November 4, 2006 at 4:10 am |

The hypothesis that is commonly used these days is chi-square goodness of fit test. Didn’t ever hear about binomial hypothesis testing.

November 6, 2006 at 3:46 pm |

What I describe in the post is the textbook method of hypothesis testing of a binomial model. For details, check out any math stats book; I liked Larsen and Marx’s

Intro to Mathematical Statistics. Section 6.3 is “Testing Binomial Data”. They apparently teach binomial hypothesis testing in school in the UK!You can think of binomial hypothesis testing as a single point chi-squared test. Wikipedia’s Chi-Square Test entry is nice in that it shows you how each table entry in the chi-squared test is a binomial hypothesis test, and how those binomials are estimated by normals for high count data. With multiple cells in the chi-square tests, the final estimate is a sum of normal approximations, which is distributed approximate chi-squared. So really chi-square tests are just series of binomial tests combined by summation.

In our application, it’s a binomial generated using independence assumptions versus a binomial model using our higher-order n-gram models. If you read the collocation chapter of Chris Manning and Hinrich Schuetze’s book on statistical NLP, they go over both chi-square and t-tests for collocation data.

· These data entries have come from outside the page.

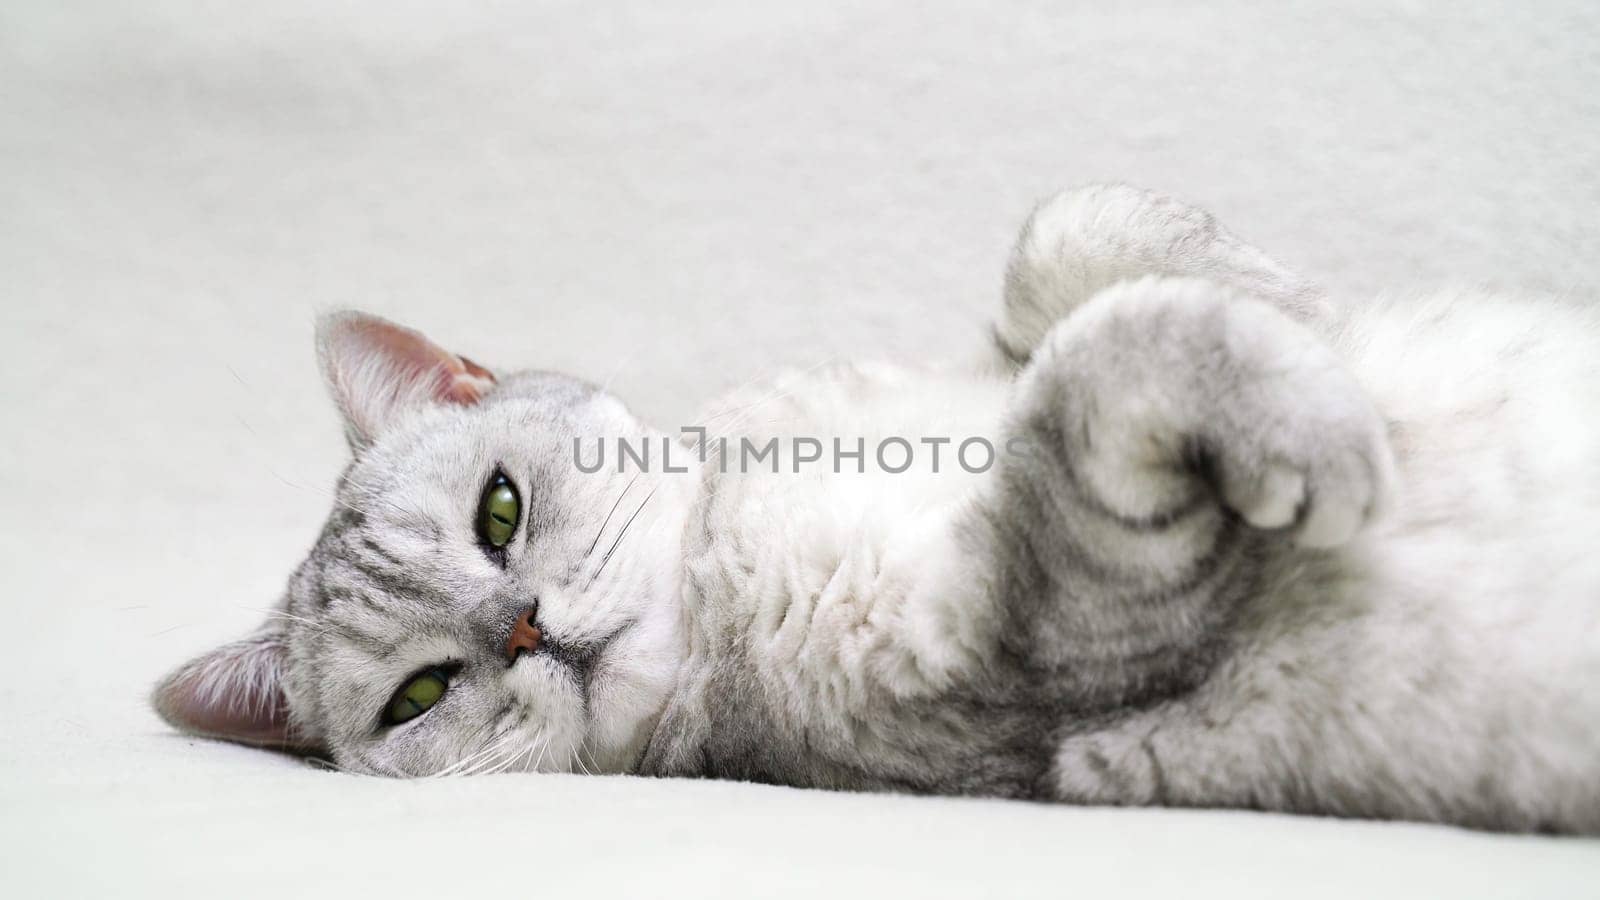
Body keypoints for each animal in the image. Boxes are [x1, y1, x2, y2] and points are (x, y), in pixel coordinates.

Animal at [152, 184, 1600, 832]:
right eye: (417, 697)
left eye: (498, 515)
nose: (524, 631)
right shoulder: (1044, 650)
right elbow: (1097, 370)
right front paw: (1322, 431)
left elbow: (1065, 248)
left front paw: (1292, 316)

LingPipe uses the chi-squared test for independence in generating collocations through the collocation method for token language models. You can also do this with a binomial by building a unigram background model. Our interesting terms method uses the binomial hypothesis test in measuring two distributions against each other. If you read the code or doc carefully enough, you’ll see I don’t really take into account the variance of both estimates, which I should be doing.